With all this in mind the researchers publish in this post a view that claims Probabilistic Programming as a paradigm that both supports the specification of different tasks in computational models and inference algorithms, including discrete search and continuous approximations (I will not in this review say that I have evidence of this or that I am agreeing with all the conclusions in this paper, as I suspect further research in this area may be needed in the future or a complete peered mathematical proof of the claim). Their probabilistic neural programs propose a new flexible framework permitting specification of the appropriate computational model and inference algorithm while at the same time enabling the use of deep neural networks. They accomplish this difficult to achieve goal by applying a graph-based framework for specifying neural networks added with an operator for weighted nondeterministic choice model.

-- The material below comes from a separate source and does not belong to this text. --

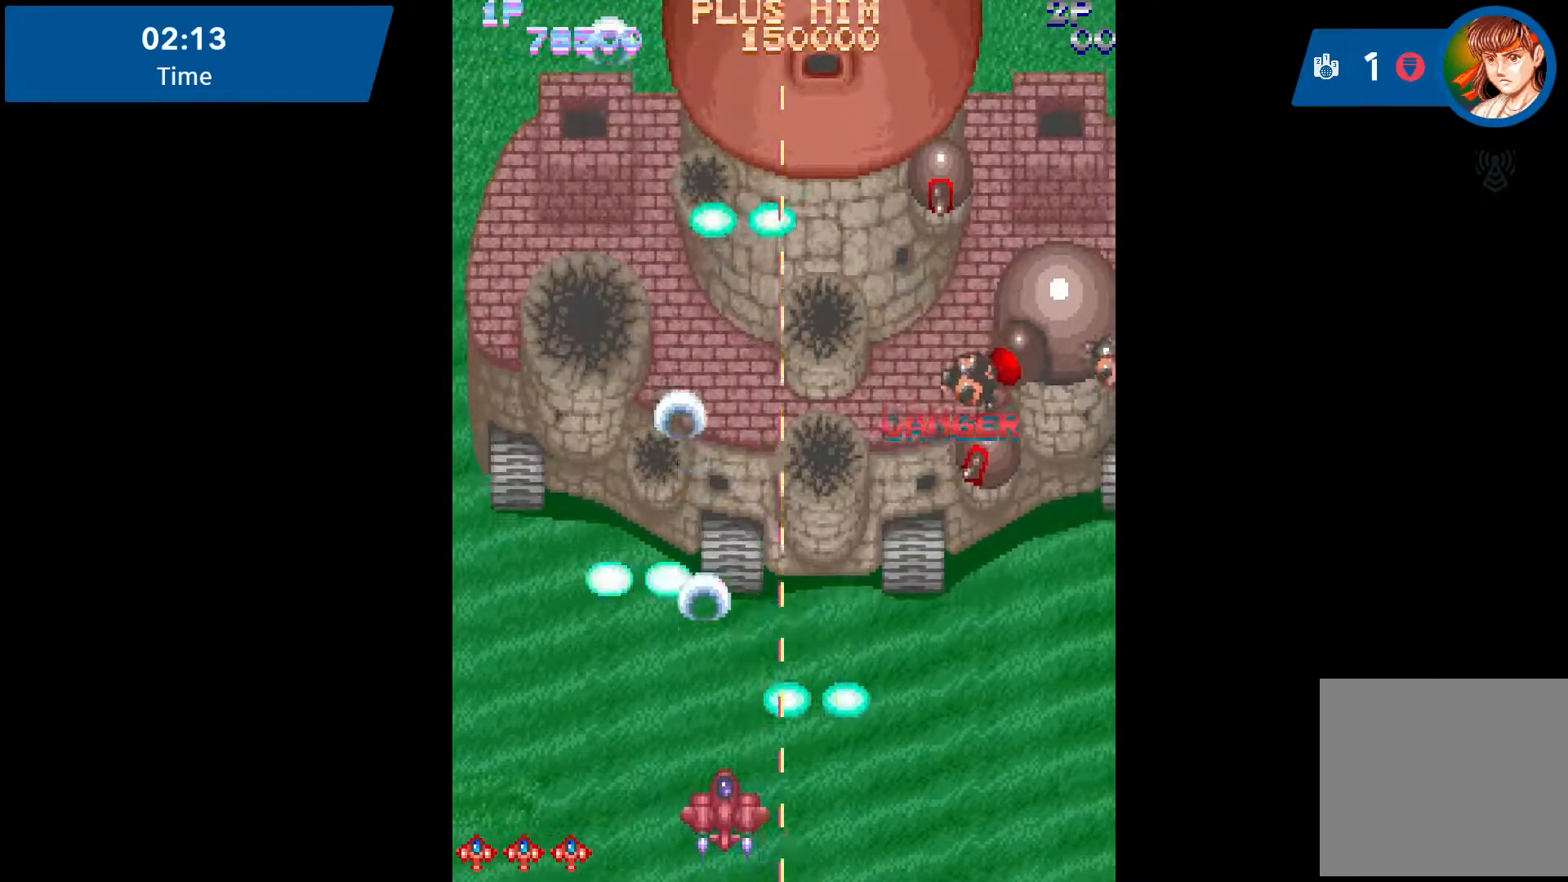
{"buttons": ["A"], "events": [[50, "A", "up"], [117, "A", "down"], [200, "A", "up"], [300, "A", "down"], [367, "A", "up"], [450, "A", "down"]]}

Thus, a program sketch describes both the decisions to be made and the architecture of the neural network used to score these decisions. Importantly, the computation graph interacts with nondeterminism: the scores produced by the neural network determine the weights of nondeterministic choices, while the choices determine the network’s architecture. As with probabilistic programs, various inference algorithms can be applied to a sketch. Furthermore, a sketch’s neural network parameters can be estimated using stochastic gradient descent from either input/output examples or full execution traces.
The description of probabilistic neural programs
The programming language used in this paper to build the probabilistic neural program was Scala. In figure 1 above (as is also reproduced in the paper), we see the program sketch defining a multilayer perceptron. it is this classical machine learning/artificial intelligence algorithm that serves here as a probabilistic neural program, but where the parameters and intermediate values represent computational graph nodes in a network. These nodes are tensor valued and can be tweaked with operations such as matrix-vector multiplication and the hyperbolic tangent.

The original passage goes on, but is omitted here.